Problem details
Every line below that contains "down" is to be copied.

Data below
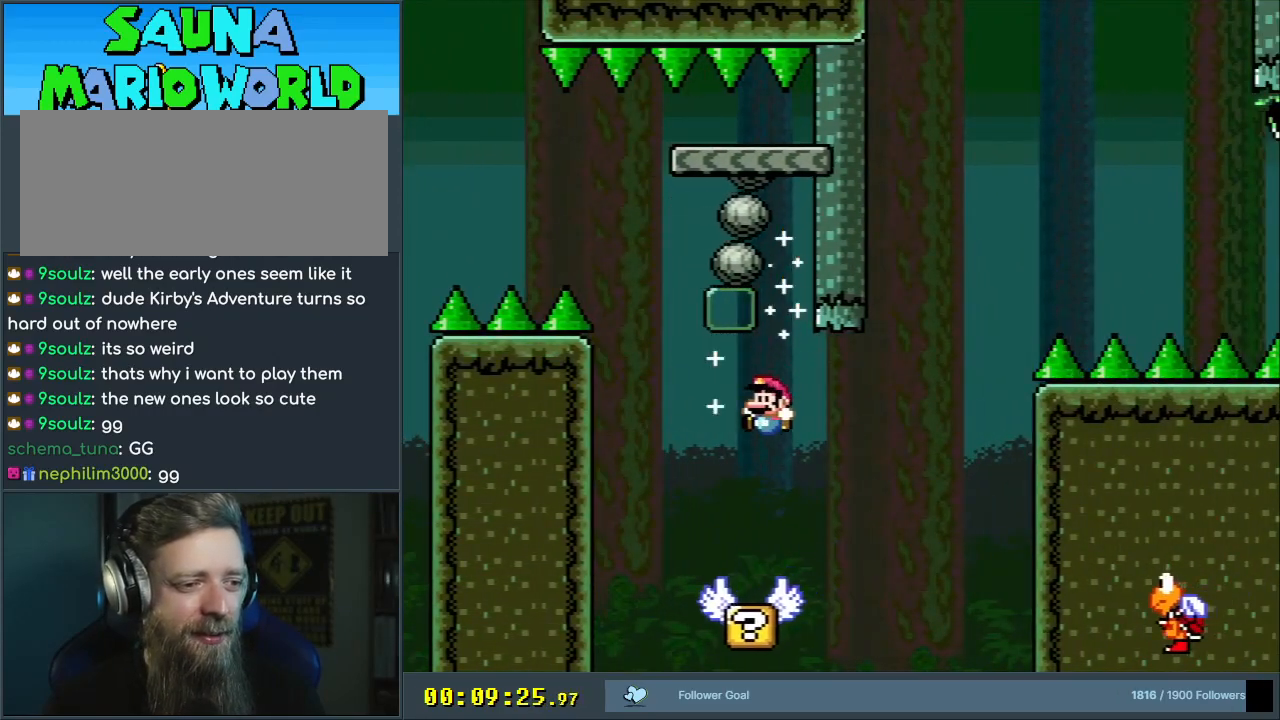
{"buttons": ["Y"], "events": [[150, "B", "up"]]}
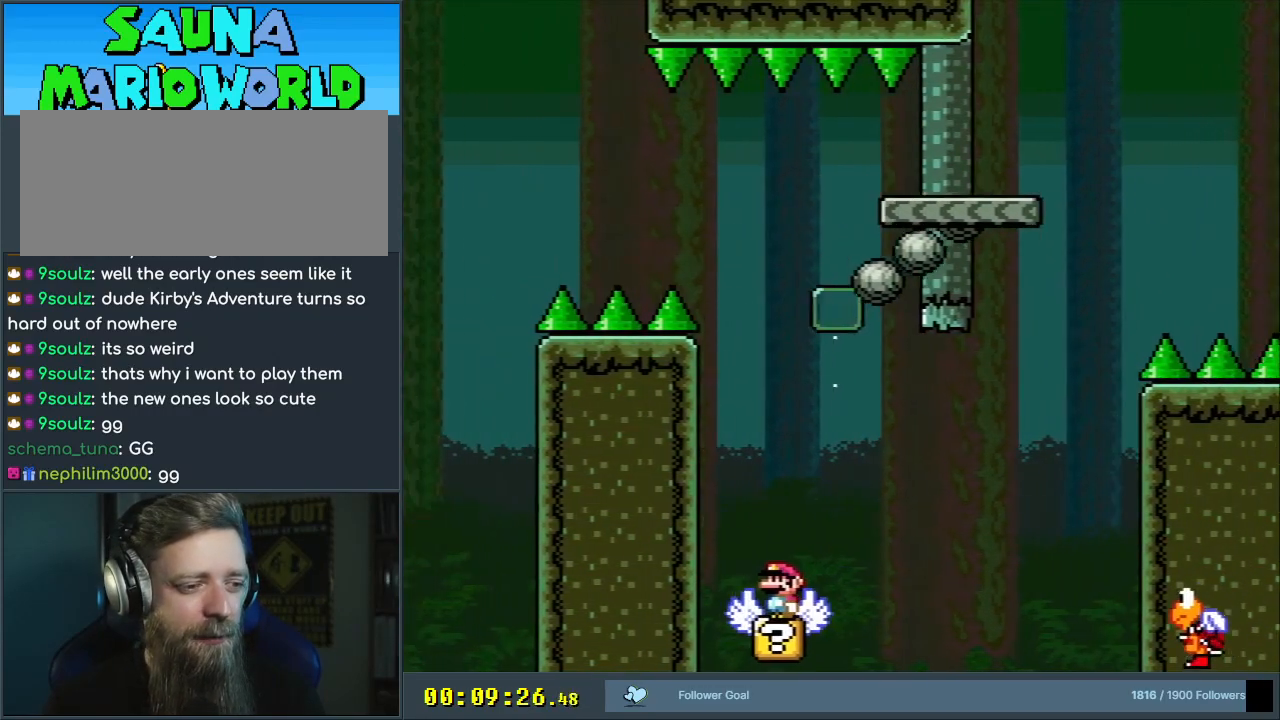
{"buttons": ["B", "Y", "DPAD_RIGHT"], "events": [[350, "DPAD_RIGHT", "down"], [450, "B", "down"]]}
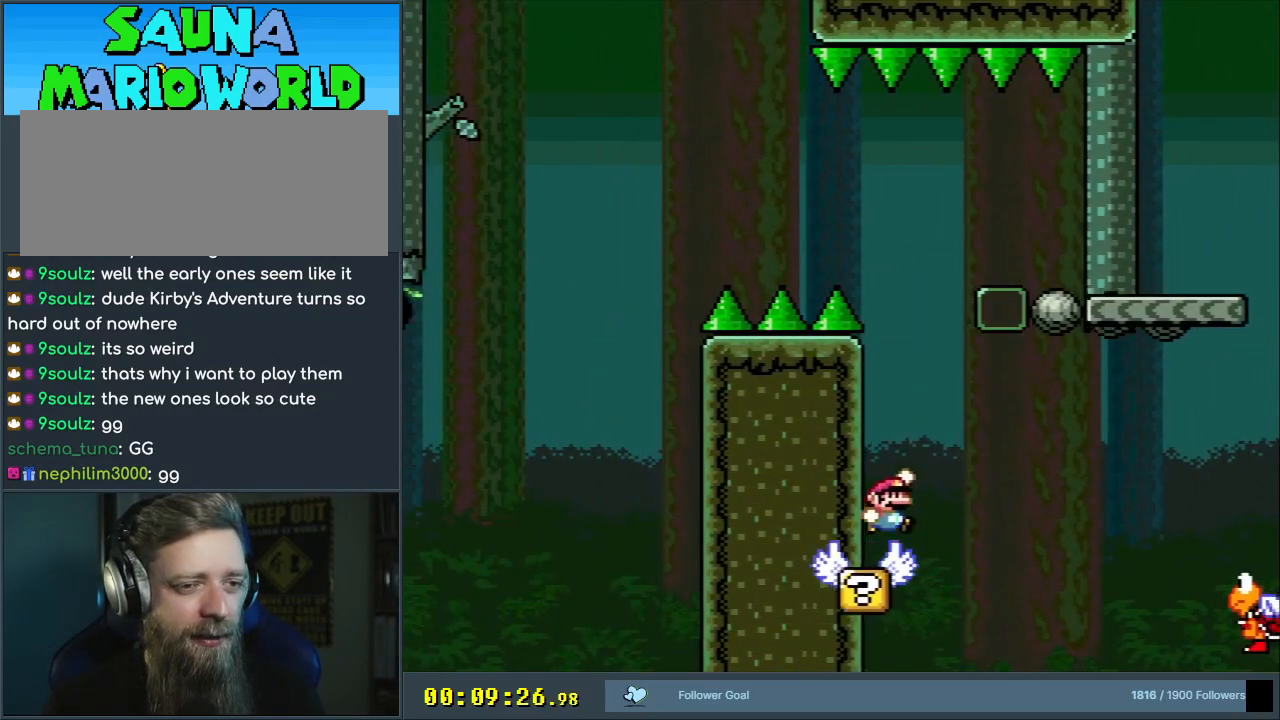
{"buttons": ["Y", "DPAD_RIGHT"], "events": [[467, "B", "up"]]}
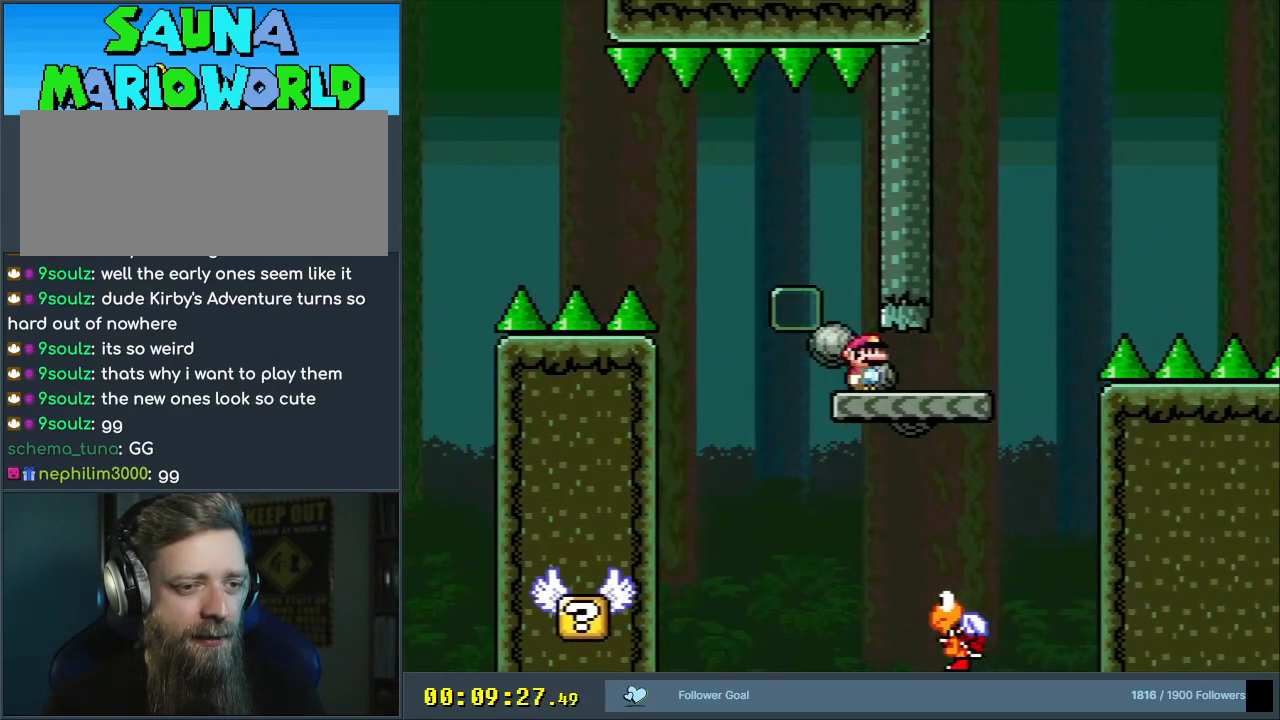
{"buttons": ["B", "Y", "DPAD_RIGHT"], "events": [[233, "B", "down"]]}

Answer to the exercise
{"buttons": ["B", "Y", "DPAD_RIGHT"], "events": [[350, "DPAD_RIGHT", "down"], [450, "B", "down"]]}
{"buttons": ["B", "Y", "DPAD_RIGHT"], "events": [[233, "B", "down"]]}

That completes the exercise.